Biological classification de
Knapp die Hälfte aller heute lebenden bekannten Arten sind Insekten

Die Art, auch Spezies oder Species[1] (abgekürzt oft spec., von lateinisch species ‚Art‘), ist die Grundeinheit der biologischen Systematik. Jede biologische Art (Spezies) ist ein Resultat der Artbildung. Bislang gelang keine allgemeine Definition der „Art“, die die theoretischen und praktischen Anforderungen aller biologischen Teildisziplinen gleichermaßen erfüllt. Vielmehr existieren in der Biologie verschiedene Artkonzepte, die zu unterschiedlichen Klassifikationen führen.
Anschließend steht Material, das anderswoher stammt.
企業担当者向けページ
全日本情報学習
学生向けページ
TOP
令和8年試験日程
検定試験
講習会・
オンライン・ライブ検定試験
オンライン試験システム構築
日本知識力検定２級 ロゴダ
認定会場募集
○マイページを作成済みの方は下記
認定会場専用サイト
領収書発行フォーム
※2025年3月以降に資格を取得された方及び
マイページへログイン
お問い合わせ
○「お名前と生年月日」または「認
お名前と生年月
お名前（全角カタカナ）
Historisch wie auch aktuell spielen zwei Ansätze von Artkonzepten eine wichtige Rolle:

  • auf der Grundlage einer angenommenen Fortpflanzungsgemeinschaft (biologischer Artbegriff)
  • auf Grund der Annahme einer Gruppe von Individuen mit charakteristischen gemeinsamen Artmerkmalen, mithilfe derer die Zugehörigkeit zu einer Art klar abgrenzbar sein soll, und die anhand äußerer (morphologischer Artbegriff) „oder“ erblicher Merkmale bestimmt werden.

Mit dem Aufkommen der Kladistik ist seit den 1950er Jahren der auf dem biologischen Artbegriff beruhende, chronologisch definierte phylogenetische Artbegriff hinzugekommen, nach dem eine Art mit der Artspaltung, also der Bildung zweier Arten aus einer Ursprungsart, beginnt und mit ihrer erneuten Artspaltung oder aber ihrem Aussterben endet.

Das Problem der Artdefinition besteht aus zwei Teilproblemen:

  1. Gruppenbildung: Welche Individuen gehören zusammen?
  2. Rangbildung: Welche der zahlreichen, ineinander geschachtelten Gruppen abgestufter Ähnlichkeiten und Beziehungen wollen wir „Art“ nennen?[2]

Die Hauptunterschiede der verschiedenen Artkonzepte liegen dabei auf der Ebene der Rangbildung. Eine Gruppe von Lebewesen unabhängig von ihrem Rang bezeichnen Taxonomen als Taxon (in der Botanik auch Sippe).